Records supplied:
————
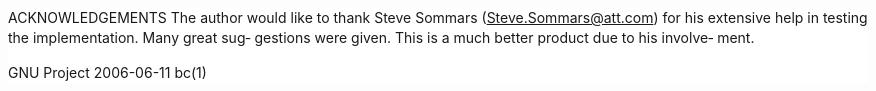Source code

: ACKNOWLEDGEMENTS
       The author would like to thank  Steve  Sommars  (Steve.Sommars@att.com)
       for  his extensive help in testing the implementation.  Many great sug‐
       gestions were given.  This is a much better product due to his involve‐
       ment.

GNU Project                       2006-06-11                             bc(1)
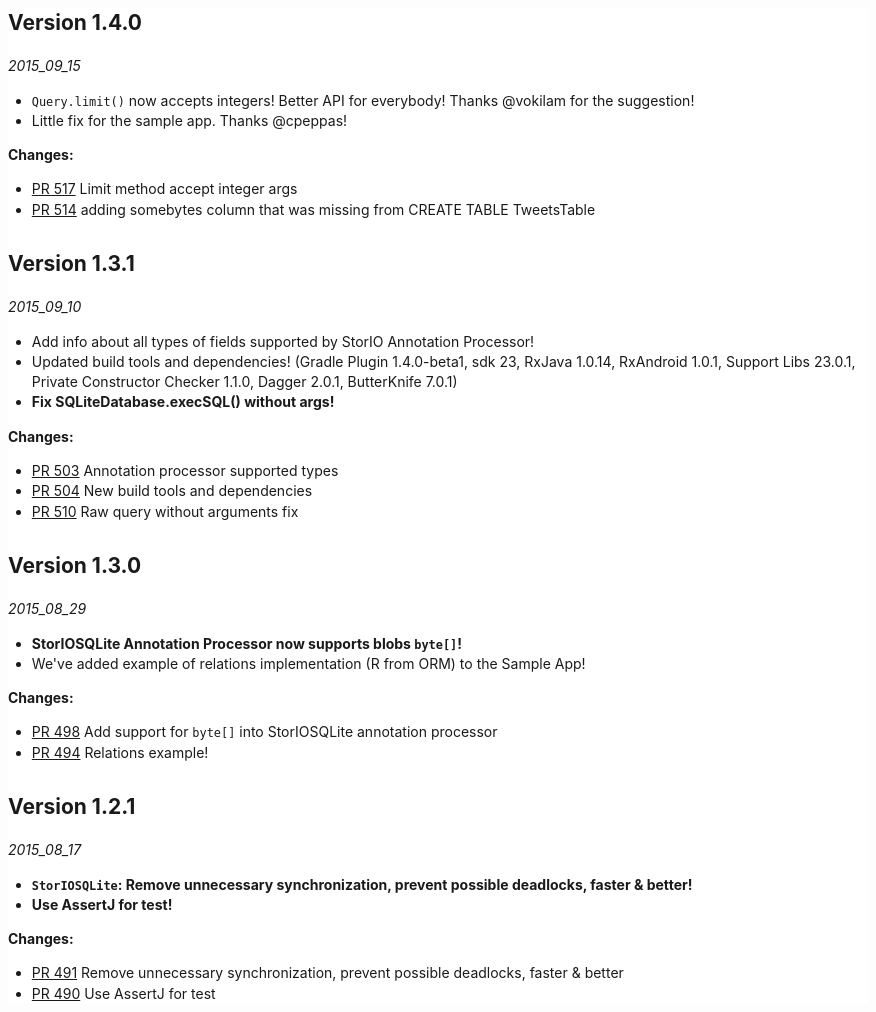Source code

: ## Version 1.4.0

_2015_09_15_

*  `Query.limit()` now accepts integers! Better API for everybody! Thanks @vokilam for the suggestion!
*  Little fix for the sample app. Thanks @cpeppas!

**Changes:**

* [PR 517](https://github.com/pushtorefresh/storio/pull/517) Limit method accept integer args
* [PR 514](https://github.com/pushtorefresh/storio/pull/514) adding somebytes column that was missing from CREATE TABLE TweetsTable

## Version 1.3.1

_2015_09_10_

*  Add info about all types of fields supported by StorIO Annotation Processor!
*  Updated build tools and dependencies! (Gradle Plugin 1.4.0-beta1, sdk 23, RxJava 1.0.14, RxAndroid 1.0.1, Support Libs 23.0.1, Private Constructor Checker 1.1.0, Dagger 2.0.1, ButterKnife 7.0.1)
*  **Fix SQLiteDatabase.execSQL() without args!**

**Changes:**

* [PR 503](https://github.com/pushtorefresh/storio/pull/503) Annotation processor supported types
* [PR 504](https://github.com/pushtorefresh/storio/pull/504) New build tools and dependencies
* [PR 510](https://github.com/pushtorefresh/storio/pull/510) Raw query without arguments fix

## Version 1.3.0

_2015_08_29_

*  **StorIOSQLite Annotation Processor now supports blobs `byte[]`!**
*  We've added example of relations implementation (R from ORM) to the Sample App!

**Changes:**

* [PR 498](https://github.com/pushtorefresh/storio/pull/498) Add support for `byte[]` into StorIOSQLite annotation processor
* [PR 494](https://github.com/pushtorefresh/storio/pull/494) Relations example!


## Version 1.2.1

_2015_08_17_

*  **`StorIOSQLite`: Remove unnecessary synchronization, prevent possible deadlocks, faster & better!**
*  **Use AssertJ for test!**

**Changes:**

* [PR 491](https://github.com/pushtorefresh/storio/pull/491) Remove unnecessary synchronization, prevent possible deadlocks, faster & better
* [PR 490](https://github.com/pushtorefresh/storio/pull/490) Use AssertJ for test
————
Instructions to follow: Please retype, exactly as written, every line from the line containing "without arguments fix" through the last line of the records above, including both of those lines, and nothing else.

Answer to this problem:
* [PR 510](https://github.com/pushtorefresh/storio/pull/510) Raw query without arguments fix

## Version 1.3.0

_2015_08_29_

*  **StorIOSQLite Annotation Processor now supports blobs `byte[]`!**
*  We've added example of relations implementation (R from ORM) to the Sample App!

**Changes:**

* [PR 498](https://github.com/pushtorefresh/storio/pull/498) Add support for `byte[]` into StorIOSQLite annotation processor
* [PR 494](https://github.com/pushtorefresh/storio/pull/494) Relations example!


## Version 1.2.1

_2015_08_17_

*  **`StorIOSQLite`: Remove unnecessary synchronization, prevent possible deadlocks, faster & better!**
*  **Use AssertJ for test!**

**Changes:**

* [PR 491](https://github.com/pushtorefresh/storio/pull/491) Remove unnecessary synchronization, prevent possible deadlocks, faster & better
* [PR 490](https://github.com/pushtorefresh/storio/pull/490) Use AssertJ for test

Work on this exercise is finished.